PREFIX foaf: <http://xmlns.com/foaf/0.1/>
SELECT ?Photo 
WHERE { ?Photo foaf:depicts ?Friend .
        ?OtherPhoto foaf:depicts ?Friend .
        ?OtherPhoto foaf:depicts ?User .
        ?User ?ifp ?OpenID .
        ?ifp a owl:InverseFunctionalProperty }

Note that since I don’t restrict ?User to be distinct from ?Friend (and ?Photo from ?OtherPhoto), the query also returns photos depicting the user. The query also doesn’t explicitly look for foaf:openid, but rather any inverse functional property, and since I’ve used foaf:mbox/foaf:mbox_sha1sum quite a lot in the descriptions of the photos’ depictees, I have added the option to verify your e-mail address — it is not enough to trust what’s returned from an OpenID provider, as there is no validation, and I wouldn’t want everyone to create OpenID identities with my e-mail address.

All in all, you can now use OpenID to log into my facetted interface and — if you are recognized — get access to additional photos. Try it!

Quite slick use of codepiction, if I may say so myself…

NB: I cheated. Parts of the backend still use an old RDQL engine, so some of this was actually not done in SPARQL. Also, I supplemented the above codepiction query with queries regarding albums with codepiction and photographer information (mostly useful for myself, of course), meaning you will actually see more photos than you might expect.

Planet Timeline

Following up on the other day’s post on SPARQL and the Simile Timeline, here is another way of putting items on a timeline.

I’ve created a SPARQL template for Planet Planet, you can see it in action on my personal planet.

The template makes (optional) use of identifying icons for each feed, which are configured in the Planet config.ini (don’t forget to add the SPARQL template to the template_files configuration option as well):

[http://www.wasab.dk/morten/blog/feed/rdf]
name = Binary Relations
timeline_icon = dull-red-circle.png 

Once set up, the generated SPARQL results (example) can be run through the SPARQL Timeline Service (example).

Integrating the timeline into the default Planet HTML isn’t hard, I’ve created a tweaked version of examples/basic/index.html.tmpl from the latest nightly — see it in action.

Getting this running on a working Planet installation should be as simple as downloading the two templates to the right location, and updating the Planet configuration file (default dull-blue icons will be used if not specificed per feed).
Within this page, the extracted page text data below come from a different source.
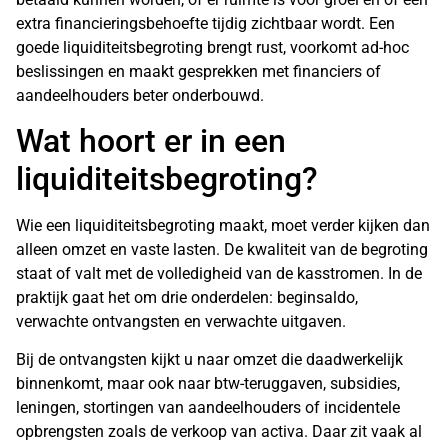
extra financieringsbehoefte tijdig zichtbaar wordt. Een
goede liquiditeitsbegroting brengt rust, voorkomt ad-hoc
beslissingen en maakt gesprekken met financiers of
aandeelhouders beter onderbouwd.
Wat hoort er in een
liquiditeitsbegroting?
Wie een liquiditeitsbegroting maakt, moet verder kijken dan
alleen omzet en vaste lasten. De kwaliteit van de begroting
staat of valt met de volledigheid van de kasstromen. In de
praktijk gaat het om drie onderdelen: beginsaldo,
verwachte ontvangsten en verwachte uitgaven.
Bij de ontvangsten kijkt u naar omzet die daadwerkelijk
binnenkomt, maar ook naar btw-teruggaven, subsidies,
leningen, stortingen van aandeelhouders of incidentele
opbrengsten zoals de verkoop van activa. Daar zit vaak al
Update: Note that the planet-sparql.srx file needs to be returned by the web server with an XML mime type, preferably application/sparql-results+xml. If you’re unable to configure your server to make it do that, try renaming the template and file to use .xml instead of .srx as the file extension — that should make it return with application/xml. Thanks to Edward Summers for pointing this out on the Planet developer list.